**Your objective**
Keep the pictures out of the copy and repeat the records exactly.

(Landmark coordinate records)
═══

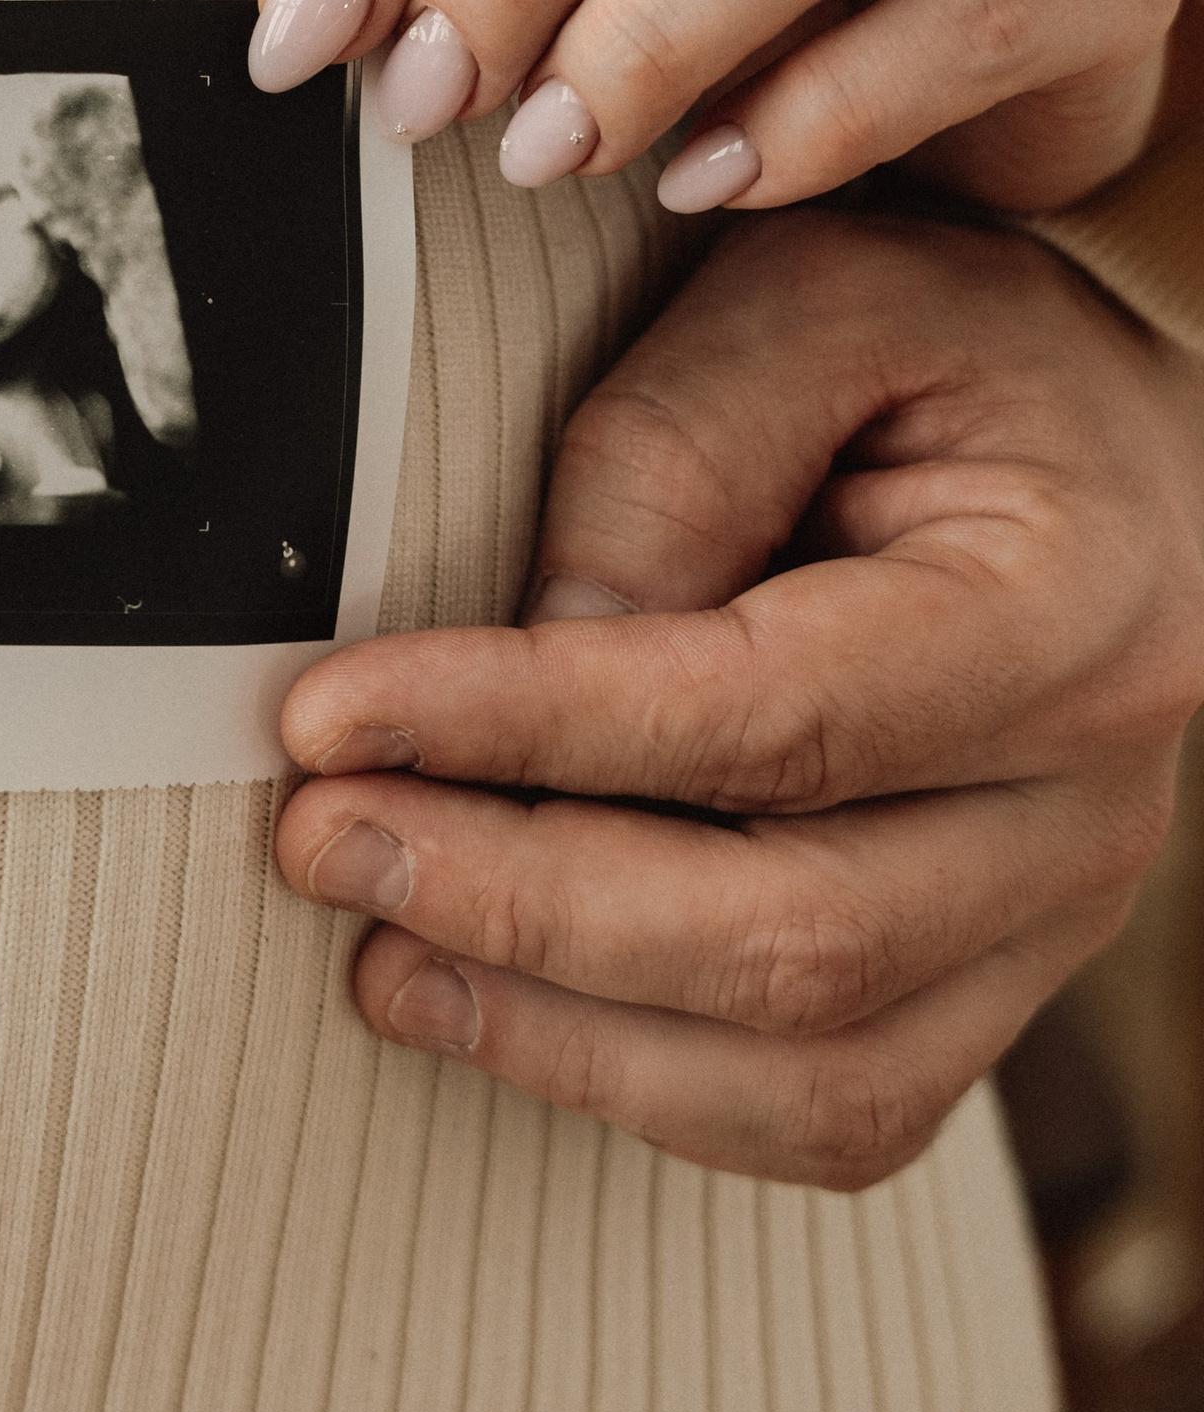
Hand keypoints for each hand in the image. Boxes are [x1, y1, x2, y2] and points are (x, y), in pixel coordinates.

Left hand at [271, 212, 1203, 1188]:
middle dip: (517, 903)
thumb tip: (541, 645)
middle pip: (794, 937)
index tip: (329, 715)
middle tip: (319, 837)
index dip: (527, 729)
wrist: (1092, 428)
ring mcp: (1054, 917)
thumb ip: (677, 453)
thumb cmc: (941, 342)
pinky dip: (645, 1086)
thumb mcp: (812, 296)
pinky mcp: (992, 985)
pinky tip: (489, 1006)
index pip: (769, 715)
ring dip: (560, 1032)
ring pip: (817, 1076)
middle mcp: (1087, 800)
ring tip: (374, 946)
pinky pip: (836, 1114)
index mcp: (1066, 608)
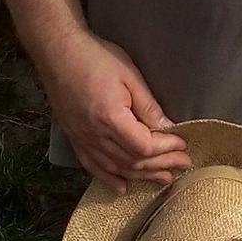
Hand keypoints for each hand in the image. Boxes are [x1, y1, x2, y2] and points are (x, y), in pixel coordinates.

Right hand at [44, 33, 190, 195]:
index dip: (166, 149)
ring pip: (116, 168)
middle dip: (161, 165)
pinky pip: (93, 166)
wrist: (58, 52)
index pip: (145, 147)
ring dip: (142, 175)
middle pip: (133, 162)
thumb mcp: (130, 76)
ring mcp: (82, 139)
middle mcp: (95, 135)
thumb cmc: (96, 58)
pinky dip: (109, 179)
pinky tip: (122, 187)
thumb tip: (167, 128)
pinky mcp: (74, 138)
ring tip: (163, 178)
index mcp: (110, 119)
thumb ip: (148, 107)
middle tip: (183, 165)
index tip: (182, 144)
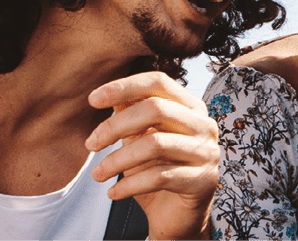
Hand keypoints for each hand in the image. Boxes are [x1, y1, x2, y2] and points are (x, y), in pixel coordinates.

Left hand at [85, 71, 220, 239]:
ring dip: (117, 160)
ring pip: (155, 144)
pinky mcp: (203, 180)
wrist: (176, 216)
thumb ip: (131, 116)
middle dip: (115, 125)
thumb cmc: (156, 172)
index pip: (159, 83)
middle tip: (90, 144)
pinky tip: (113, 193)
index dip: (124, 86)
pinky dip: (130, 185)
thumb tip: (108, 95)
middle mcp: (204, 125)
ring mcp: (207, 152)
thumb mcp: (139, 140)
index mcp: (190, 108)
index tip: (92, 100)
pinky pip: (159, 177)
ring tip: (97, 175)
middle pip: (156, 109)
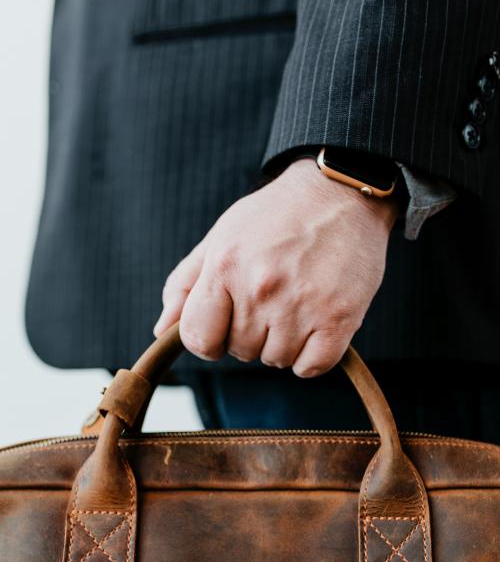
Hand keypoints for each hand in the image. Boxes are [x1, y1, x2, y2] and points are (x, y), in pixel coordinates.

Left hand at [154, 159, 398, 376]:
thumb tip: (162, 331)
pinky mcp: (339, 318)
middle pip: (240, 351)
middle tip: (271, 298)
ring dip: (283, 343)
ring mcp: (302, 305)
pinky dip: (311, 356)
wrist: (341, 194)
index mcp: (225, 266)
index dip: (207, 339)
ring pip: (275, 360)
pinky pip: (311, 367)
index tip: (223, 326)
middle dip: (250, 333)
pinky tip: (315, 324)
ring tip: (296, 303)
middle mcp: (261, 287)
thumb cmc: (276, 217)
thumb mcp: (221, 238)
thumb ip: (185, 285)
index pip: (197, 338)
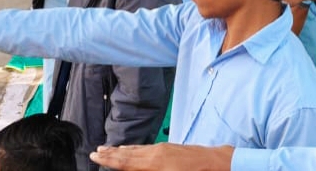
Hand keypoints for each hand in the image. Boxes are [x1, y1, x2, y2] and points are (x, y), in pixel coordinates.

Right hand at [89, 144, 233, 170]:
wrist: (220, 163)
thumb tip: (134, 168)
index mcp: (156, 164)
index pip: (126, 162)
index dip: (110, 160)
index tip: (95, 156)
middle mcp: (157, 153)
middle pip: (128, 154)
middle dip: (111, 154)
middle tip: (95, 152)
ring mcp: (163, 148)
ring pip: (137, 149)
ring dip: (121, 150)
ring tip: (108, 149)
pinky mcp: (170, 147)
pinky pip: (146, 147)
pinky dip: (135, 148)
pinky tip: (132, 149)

═══

**Answer for the task**
Hand keypoints for each hand in the image. Boxes are [x1, y1, x2, y2] and points are (x, y), in pixel coordinates.

Left hand at [271, 212, 1203, 1188]:
middle dip: (517, 903)
thumb tip: (541, 645)
middle pip: (794, 937)
index tip: (329, 715)
middle tip: (319, 837)
index dip: (527, 729)
wrist: (1092, 428)
ring mcp: (1054, 917)
thumb ip: (677, 453)
thumb cmc: (941, 342)
pinky dip: (645, 1086)
thumb mcp: (812, 296)
pinky mcp: (992, 985)
pinky tip: (489, 1006)
index pip: (769, 715)
ring dip: (560, 1032)
ring pip: (817, 1076)
middle mcp: (1087, 800)
ring tip: (374, 946)
pinky pip: (836, 1114)
index mcp: (1066, 608)
Hand keypoints for each hand in the image. Boxes are [x1, y1, x2, y2] and points are (x, y), in pixel coordinates.

Right hand at [44, 33, 190, 195]:
index dip: (166, 149)
ring pip: (116, 168)
middle dip: (161, 165)
pinky pip: (93, 166)
wrist: (58, 52)
index pip: (145, 147)
ring dip: (142, 175)
middle pip: (133, 162)
thumb mcp: (130, 76)
ring mcp: (82, 139)
middle mcp: (95, 135)
thumb cmc: (96, 58)
pinky dip: (109, 179)
pinky tip: (122, 187)
thumb tip: (167, 128)
pinky mcp: (74, 138)
ring tip: (163, 178)
index mcp: (110, 119)
thumb ip: (148, 107)
middle tip: (183, 165)
index tip: (182, 144)
Hand keypoints for each hand in the image. Boxes are [x1, y1, x2, y2] and points are (x, y), in pixel coordinates.

Left hand at [85, 71, 220, 239]:
ring dip: (117, 160)
ring pip: (155, 144)
pinky mcp: (203, 180)
wrist: (176, 216)
thumb ip: (131, 116)
middle dip: (115, 125)
thumb cmc: (156, 172)
index pip: (159, 83)
middle tip: (90, 144)
pinky tip: (113, 193)
index dip: (124, 86)
pinky dip: (130, 185)
thumb tip: (108, 95)
middle mcp: (204, 125)
ring mcp: (207, 152)
thumb mcp: (139, 140)
index mcp: (190, 108)
index tip: (92, 100)
pinky pip: (159, 177)
ring tip: (97, 175)
middle pip: (156, 109)
Hand keypoints for each hand in the image. Boxes are [x1, y1, x2, y2] and points are (x, y), in pixel coordinates.

Left hand at [154, 159, 398, 376]:
thumb tip: (162, 331)
pinky mcp: (339, 318)
middle pip: (240, 351)
middle tip: (271, 298)
ring dip: (283, 343)
ring mcp: (302, 305)
pinky dip: (311, 356)
wrist: (341, 194)
index mcp: (225, 266)
index dip: (207, 339)
ring pip: (275, 360)
pinky pip: (311, 367)
index tip: (223, 326)
middle dip: (250, 333)
pinky tip: (315, 324)
ring tip: (296, 303)
middle mcp: (261, 287)
thumb cmc: (276, 217)
thumb mcp: (221, 238)
thumb ip: (185, 285)
index pip: (197, 338)
Hand keypoints for each hand in the image. Boxes are [x1, y1, x2, y2] and points are (x, y), in pixel coordinates.

Right hand at [89, 144, 233, 170]:
wrist: (220, 163)
thumb tip: (134, 168)
index mcp: (156, 164)
index pip: (126, 162)
index dip: (110, 160)
index tip: (95, 156)
middle mcp: (157, 153)
middle pip: (128, 154)
middle dip: (111, 154)
middle tip: (95, 152)
ring mcp: (163, 148)
ring pip: (137, 149)
ring dip: (121, 150)
ring tip: (108, 149)
pinky mcp: (170, 147)
pinky pip: (146, 147)
pinky dip: (135, 148)
pinky tip: (132, 149)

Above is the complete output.